Jenni then moved into apologetic mode; she thought she'd spoilt our day. We eventually managed to reassure her (which took some time) that we really didn't blame her.
"And besides," I laughed, looking at Jessica, "I don't think there's any going back. Is there?"
"Um ... I think there's something missing in that statement, Dave."
I took two steps to her, took her in my arms, kissed her, and said, "I love you, Jessica."
"That's better. I love you too. And don't you forget it!"
"Get a room, you two!" But there was no rancour in Jenni's voice, just satisfaction. At which point her phone rang. "It's Donna," she announced. "Her dad's bringing her in to Ipswich to go to the college to discuss courses for September. Would I like to go with her? Can I?"
"You don't need my permission," I smiled.
She frowned. "Yes, I do," she asserted. "As far as I'm concerned, to hell with the law, you're my father."
"Well, in that case, you have my permission, and, for what it's worth, my approval. What subjects were you thinking of?"
She smiled. "Maths, English, French and Spanish, possibly physics. I'll get some advice, of course."

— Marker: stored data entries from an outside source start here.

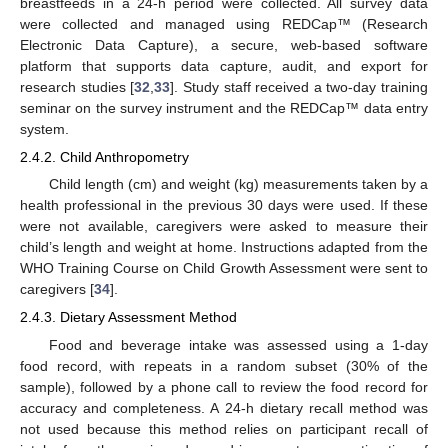
breastfeeds in a 24-h period were collected. All survey data
were collected and managed using REDCap™ (Research
Electronic Data Capture), a secure, web-based software
platform that supports data capture, audit, and export for
research studies [
32
,
33
]. Study staff received a two-day training
seminar on the survey instrument and the REDCap™ data entry
system.
2.4.2. Child Anthropometry
Child length (cm) and weight (kg) measurements taken by a
health professional in the previous 30 days were used. If these
were not available, caregivers were asked to measure their
child’s length and weight at home. Instructions adapted from the
WHO Training Course on Child Growth Assessment were sent to
caregivers [
34
].
2.4.3. Dietary Assessment Method
Food and beverage intake was assessed using a 1-day
food record, with repeats in a random subset (30% of the
sample), followed by a phone call to review the food record for
accuracy and completeness. A 24-h dietary recall method was
not used because this method relies on participant recall of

"With a view to ... what?"
"A career at sea, of course!"
I supposed that made a sort of sense, given her recent experience and enthusiasm. It certainly gave me some ideas for the summer ... It wasn't long before Donna was at the door, and we were alone.
"Fancy a walk?" I asked.
"Why not. Where?"
"What about along the sea defences to Kingsfleet?"
"Sounds good. Better find some boots, I suppose."
So we walked. Jessica parked by the café again. The footpath runs right next to the car-park, passes the back of the boat yard and then the creek with the houseboats. After a while, there is farmland inside the bank and saltings outside ... which is where I found Jenni, of course. We carried on. A noisy gaggle of Brent Geese landed in an adjacent field; a movement on the path ahead drew our attention. A small, reddish-brown sinuous creature — a weasel — crossed the trodden soil and disappeared into the long grass. Jessica gasped.
"Wow! A weasel? I've never seen one in the wild — and so close!"
We walked on. I had something to say — several somethings in fact but wasn't sure how to begin.
"Jessica..." I began.
"That's my name..."
"I know," I said, completing the joke, "don't wear it out, right? Thing is ... Look, um ... you said, ages ago, that Jenni thought I walked on water, something like that. I don't want to, well, be on a pedestal. I don't want to fall off and disappoint you. I don't want to lose you."